> [Request]
Begin at the line containing "Votre recherche n'a pas de résultat. Essayez" in the entries below and end at the line containing "avec autre chose ?"; transcribe that range exactly and nothing outside it.

> [Exercise inputs]
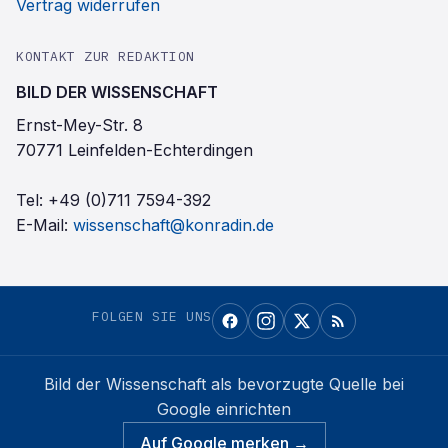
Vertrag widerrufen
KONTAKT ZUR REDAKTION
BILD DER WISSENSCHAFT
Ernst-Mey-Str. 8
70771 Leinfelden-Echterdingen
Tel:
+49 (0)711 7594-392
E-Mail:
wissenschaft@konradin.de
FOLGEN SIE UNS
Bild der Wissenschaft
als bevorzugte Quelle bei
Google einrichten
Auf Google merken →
...
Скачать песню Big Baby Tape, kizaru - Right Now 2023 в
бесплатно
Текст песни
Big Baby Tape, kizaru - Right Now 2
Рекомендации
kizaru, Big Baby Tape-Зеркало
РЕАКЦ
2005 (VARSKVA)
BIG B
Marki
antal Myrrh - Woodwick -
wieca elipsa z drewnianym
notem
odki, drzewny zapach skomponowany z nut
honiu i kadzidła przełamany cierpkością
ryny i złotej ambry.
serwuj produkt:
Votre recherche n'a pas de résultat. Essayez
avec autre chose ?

> [Written answer]
Votre recherche n'a pas de résultat. Essayez
avec autre chose ?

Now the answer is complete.